I am doing a study for my masters correlating two separate development indicators to election results for the incumbent government. Unfortunately, I was only only able to get 11 years worth of data for these indicators, due to financial restrictions and what is publicly available from the government.

-Running a simple linear regression with the first indicator as the independent variable and election results as the dependent, Indicator 1 was significant with a P value of .02

-Doing the same with Indicator 2, it was also significant, with a P value of .04

-However, when I run a multiple regression with both variables, neither is even close to significant, with P values both above .5

I turned to the internet for help, and came up with two theories:
1) I need a larger sample size to properly run a multiple regression
2) Multicollinearity (something I was not familiar with) is the issue

I did a regression with indicator 1 as the independent and 2 as the dependent, and discovered they are highly correlated with each other. This leads me to believe multicollinearity is my problem.
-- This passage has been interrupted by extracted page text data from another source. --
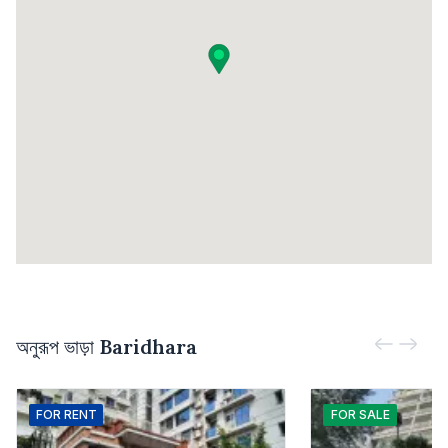
অনুরূপ ভাড়া
Baridhara
FOR
RENT
FOR
SALE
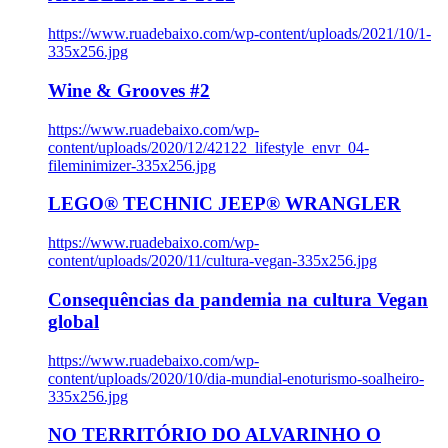
https://www.ruadebaixo.com/wp-content/uploads/2021/10/1-
335x256.jpg
Wine & Grooves #2
https://www.ruadebaixo.com/wp-
content/uploads/2020/12/42122_lifestyle_envr_04-
fileminimizer-335x256.jpg
LEGO® TECHNIC JEEP® WRANGLER
https://www.ruadebaixo.com/wp-
content/uploads/2020/11/cultura-vegan-335x256.jpg
Consequências da pandemia na cultura Vegan
global
https://www.ruadebaixo.com/wp-
content/uploads/2020/10/dia-mundial-enoturismo-soalheiro-
335x256.jpg
NO TERRITÓRIO DO ALVARINHO O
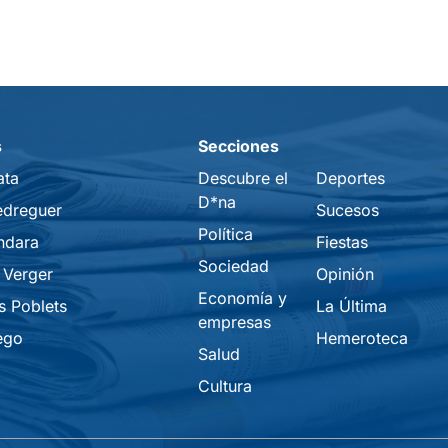
s
Secciones
ata
Descubre el
Deportes
D*na
edreguer
Sucesos
Política
ndara
Fiestas
Sociedad
 Verger
Opinión
Economía y
s Poblets
La Última
empresas
ego
Hemeroteca
Salud
Cultura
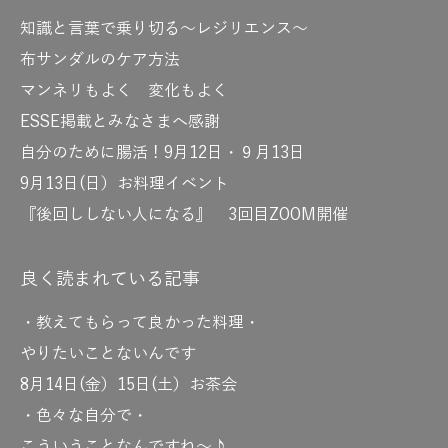
知識と言葉で乗り切る～レジリエンス～
布サンダルのケア方法
マンネリもよく 変化もよく
ESSE掲載とみなさまへ感謝
自分のために腸活！9月12日・９月13日
9月13日(日）お料理イベント
『後回ししない人になる』 3回目ZOOM開催
良く読まれている記事
・教えてもらって良かった料理・
やりたいことないんです
8月14日(金）15日(土）お茶会
・色々な自分で・
こういうことなんですね～♪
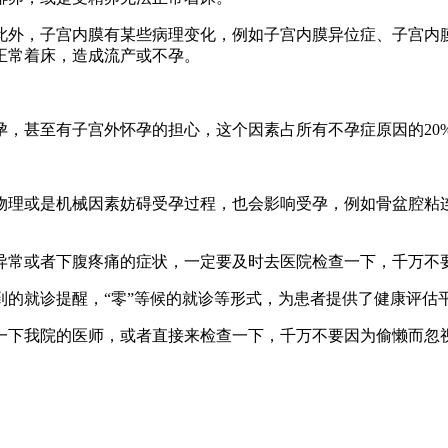
此外，子宫内膜有某些病理变化，例如子宫内膜异位症、子宫内
正常着床，造成流产或不孕。
，甚至有子宫外怀孕的担心，这个因素占所有不孕症原因的20%
物理或是机械因素妨碍受孕过程，也会影响受孕，例如骨盆腔粘
异常或者下腹疼痛的症状，一定要及时去医院检查一下，千万不
到的就诊提醒，“零”等候的就诊等形式，为患者提供了健康评估
一下我院的医师，或者直接来检查一下，千万不要因为偷懒而忽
1) am i right, is it multicollinearity?

2) if so, what (if anything) can I do about it?

3) If not, then what else could be the problem?
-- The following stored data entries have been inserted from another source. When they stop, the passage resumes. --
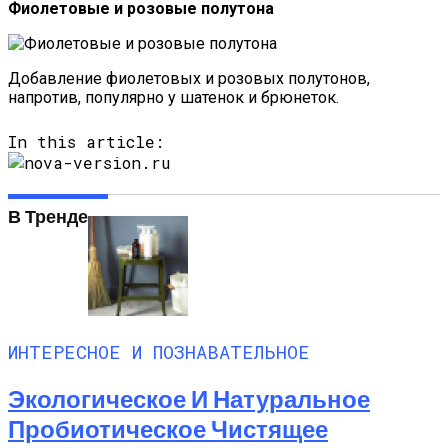
Фиолетовые и розовые полутона
Добавление фиолетовых и розовых полутонов,
напротив, популярно у шатенок и брюнеток.
In this article:
В Тренде
ИНТЕРЕСНОЕ И ПОЗНАВАТЕЛЬНОЕ
Экологическое И Натуральное
Пробиотическое Чистящее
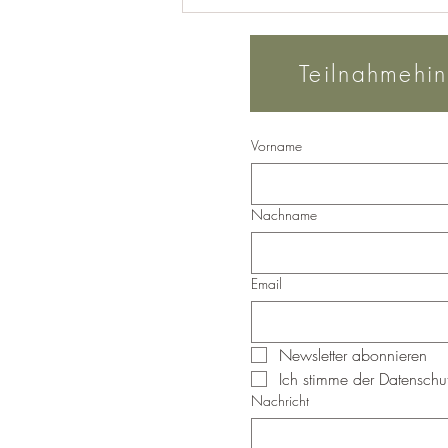
Der Ortasee und sein
Potenzial für die Neue Erde
Teilnahmehi
Vorname
Nachname
Email
Newsletter abonnieren
Ich stimme der Datenschut
Nachricht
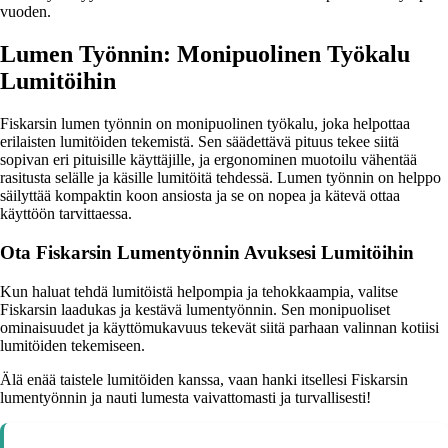
vuoden.
Lumen Työnnin: Monipuolinen Työkalu
Lumitöihin
Fiskarsin lumen työnnin on monipuolinen työkalu, joka helpottaa
erilaisten lumitöiden tekemistä. Sen säädettävä pituus tekee siitä
sopivan eri pituisille käyttäjille, ja ergonominen muotoilu vähentää
rasitusta selälle ja käsille lumitöitä tehdessä. Lumen työnnin on helppo
säilyttää kompaktin koon ansiosta ja se on nopea ja kätevä ottaa
käyttöön tarvittaessa.
Ota Fiskarsin Lumentyönnin Avuksesi Lumitöihin
Kun haluat tehdä lumitöistä helpompia ja tehokkaampia, valitse
Fiskarsin laadukas ja kestävä lumentyönnin. Sen monipuoliset
ominaisuudet ja käyttömukavuus tekevät siitä parhaan valinnan kotiisi
lumitöiden tekemiseen.
Älä enää taistele lumitöiden kanssa, vaan hanki itsellesi Fiskarsin
lumentyönnin ja nauti lumesta vaivattomasti ja turvallisesti!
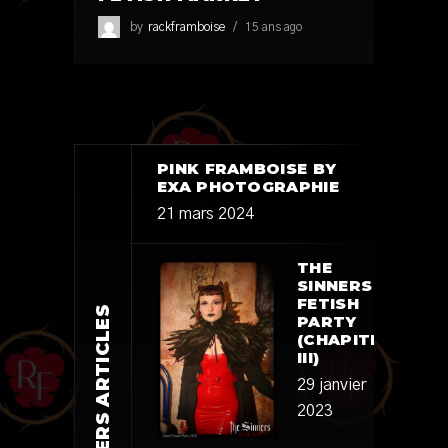
by
rackframboise
15 ans ago
PINK FRAMBOISE BY
EXA PHOTOGRAPHIE
21 mars 2024
THE
SINNERS
FETISH
DERNIERS ARTICLES
PARTY
(CHAPITRE
III)
29 janvier
2023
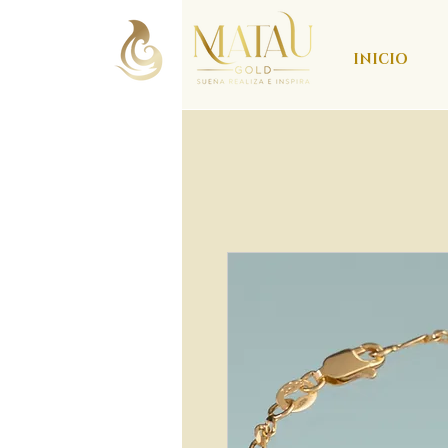
INICIO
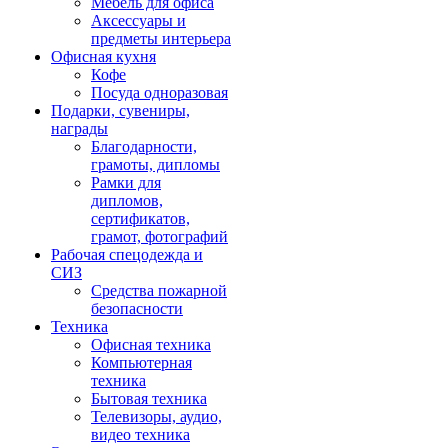
Мебель для офиса
Аксессуары и
предметы интерьера
Офисная кухня
Кофе
Посуда одноразовая
Подарки, сувениры,
награды
Благодарности,
грамоты, дипломы
Рамки для
дипломов,
сертификатов,
грамот, фотографий
Рабочая спецодежда и
СИЗ
Средства пожарной
безопасности
Техника
Офисная техника
Компьютерная
техника
Бытовая техника
Телевизоры, аудио,
видео техника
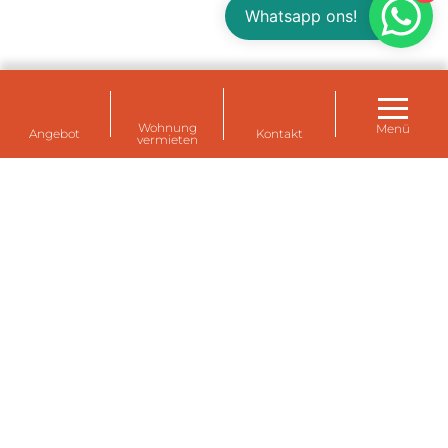
Whatsapp ons!
Wohnung
Menü
Angebot
Kontakt
vermieten
Mietwohnungen für Ihre Mitarbeiter in
Eemshaven, Delfzijl und Farmsum (Groningen)
Ein Haus für Mitarbeiter temporär mieten? Ein
Zuhause auf Zeit für Expats oder für Ihre eigenen
Mitarbeiter? Die Dutzende von temporären
Mietwohnungen von Eemsdelta Housing sind
komplett ausgestattet und möbliert, komfortabel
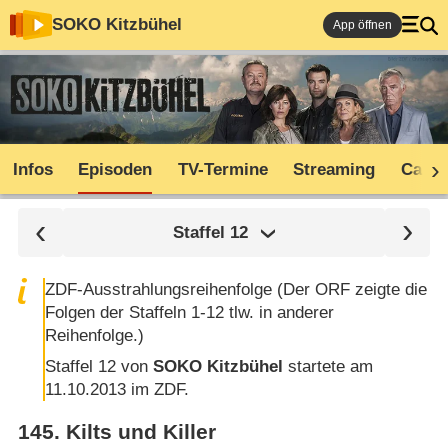
SOKO Kitzbühel
App öffnen
Infos
Episoden
TV-Termine
Streaming
Cast
Staffel
12
ZDF-Ausstrahlungsreihenfolge (Der ORF zeigte die
Folgen der Staffeln 1-12 tlw. in anderer
Reihenfolge.)
Staffel 12 von
SOKO Kitzbühel
startete am
11.10.2013 im ZDF.
145
.
Kilts und Killer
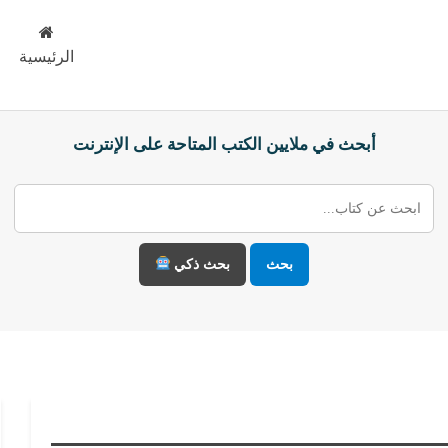
الرئيسية
أبحث في ملايين الكتب المتاحة على الإنترنت
بحث
بحث ذكي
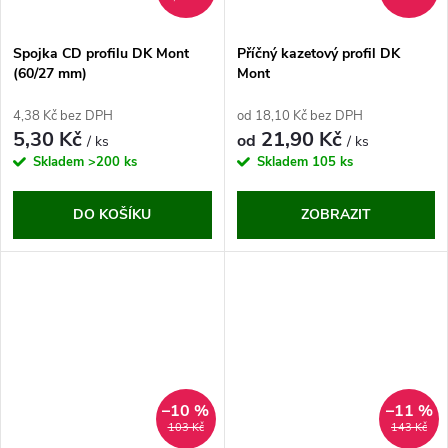
Spojka CD profilu DK Mont
Příčný kazetový profil DK
(60/27 mm)
Mont
4,38 Kč bez DPH
od 18,10 Kč bez DPH
5,30 Kč
21,90 Kč
od
/ ks
/ ks
Skladem
>200 ks
Skladem
105 ks
DO KOŠÍKU
ZOBRAZIT
–10 %
–11 %
103 Kč
143 Kč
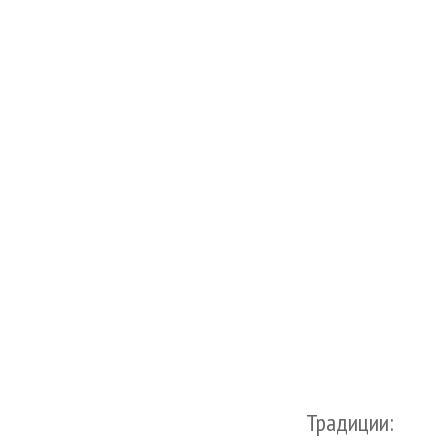
Традиции:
I studied regression this year for my masters, but had little statistical knowledge beforehand, so this is somewhat new to me. Any help would be appreciated.

Best Answer

You mentioned that regression is new to you so I'm going to include some detail.
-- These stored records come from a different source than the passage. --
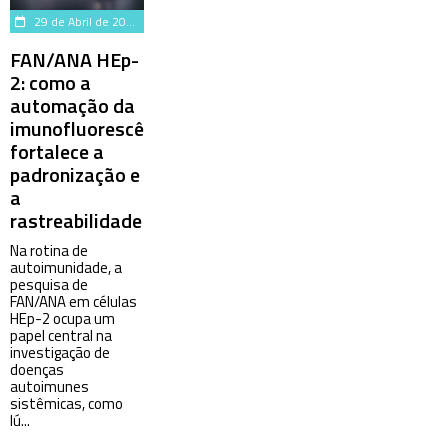
29 de Abril de 2026
FAN/ANA HEp-
2: como a
automação da
imunofluorescência
fortalece a
padronização e
a
rastreabilidade
Na rotina de
autoimunidade, a
pesquisa de
FAN/ANA em células
HEp-2 ocupa um
papel central na
investigação de
doenças
autoimunes
sistêmicas, como
lú...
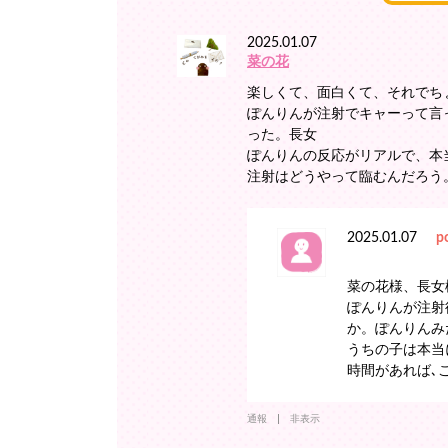
2025.01.07
菜の花
楽しくて、面白くて、それでち
ぽんりんが注射でキャーって言
った。長女
ぽんりんの反応がリアルで、本
注射はどうやって臨むんだろう
2025.01.07
p
菜の花様、長女
ぽんりんが注射
か。ぽんりんみた
うちの子は本当
時間があれば､
通報
非表示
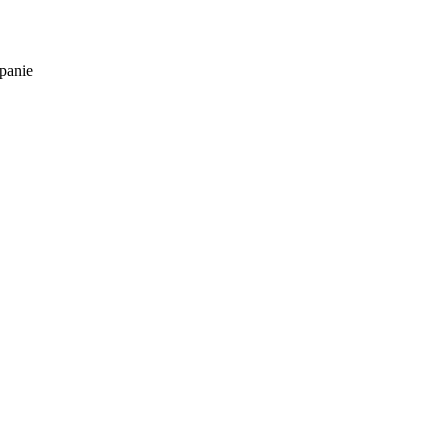
panie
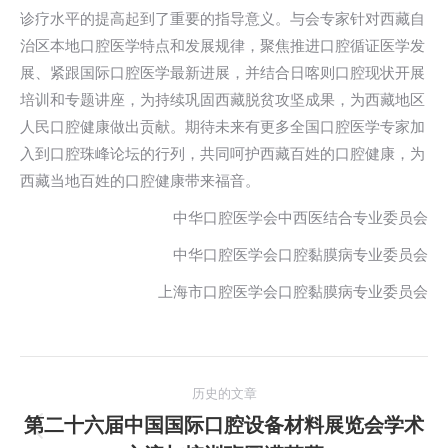
诊疗水平的提高起到了重要的指导意义。与会专家针对西藏自
治区本地口腔医学特点和发展规律，聚焦推进口腔循证医学发
展、紧跟国际口腔医学最新进展，并结合日喀则口腔现状开展
培训和专题讲座，为持续巩固西藏脱贫攻坚成果，为西藏地区
人民口腔健康做出贡献。期待未来有更多全国口腔医学专家加
入到口腔珠峰论坛的行列，共同呵护西藏百姓的口腔健康，为
西藏当地百姓的口腔健康带来福音。
中华口腔医学会中西医结合专业委员会
中华口腔医学会口腔黏膜病专业委员会
上海市口腔医学会口腔黏膜病专业委员会
文
历史的文章
章
第二十六届中国国际口腔设备材料展览会学术
历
So you've got $[ y_1, y_2, ..., y_{11} ]$, which represent the percentage of the vote in year $1, 2, ..., 11$ received by the incumbent party as the dependent variable. Your working hypothesis is that this dependent variable depends on $P$, personal income change, and $A$, approval, of which you have eleven measurements each. When doing linear regression, the working hypothesis is that $$Y_i = \beta_0 + \beta_1P + \beta_2A + \epsilon_i \iff Y_i = X\beta + \epsilon_i$$ in which $\epsilon_i \sim N(0,\sigma^2)$ and the second formula is equivalent to the first, just in matrix notation (i.e. $X$ has first column of ones, second column $A$ and third column $P$ and $\beta$ is the vector $\beta = [\beta_0 \beta_1 \beta_2$]). Let's talk about this model assumption: do you have any evidence or hunch even to think that an increase in $P$ and an increase $A$ will result in an increase in $Y$? If you don't, then regression is returning a line of best fit which isn't all that informative. If you do believe these quantities to be linearly related or are testing the hypothesis (i.e. $A$ increases and $P$ increases $\implies$ $Y$ increases) then you're after the $\beta$'s which will tell you what combination of $A$ and $P$ make $Y$ increase (how much to weight each variable, basically).

You think that the predictors are correlated, which is possible. Here is an easy walkthrough of how to calculate $r_{PA}$, the correlation between variables $P$ and $A$. If it turns out that they are correlated, then the $X$ matrix above can't easily be inverted due to multicollinearity, which is a lack of independence of the columns of $X$. Mathematically, the estimate for $\beta$ is $$\hat{\beta} = (X^{T}X)^{-1}Y$$ So if you have multicollinearity, it means that $(X^{T}X)$ is close to not being invertible (which happens when the columns of $X$ are not independent), meaning that your estimate for the weights, $\beta$, won't exist. That's bad. There are methods for ameliorating this using variance inflating factors, but given that you only have 11 data, the best solution is simply to choose which predictor about whose relationship to $Y$ you want to make claims. Then, run regression with just the one predictor so your model looks like $$Y_i = \beta_0 + \beta_1X_{predictor} + \epsilon_i$$ (in which $\epsilon_i \sim N(0, \sigma^2)$ and $predictor = A$ or $P$). Now, the $p$-value that is displayed is the probability that that $\beta_1 = 0$ i.e. that the chosen variable has no effect on $Y$. Loosely put, a $p$-value of 0.05 indicates that the probability, given these 11 data, that $\beta_1 = 0$ is 0.05.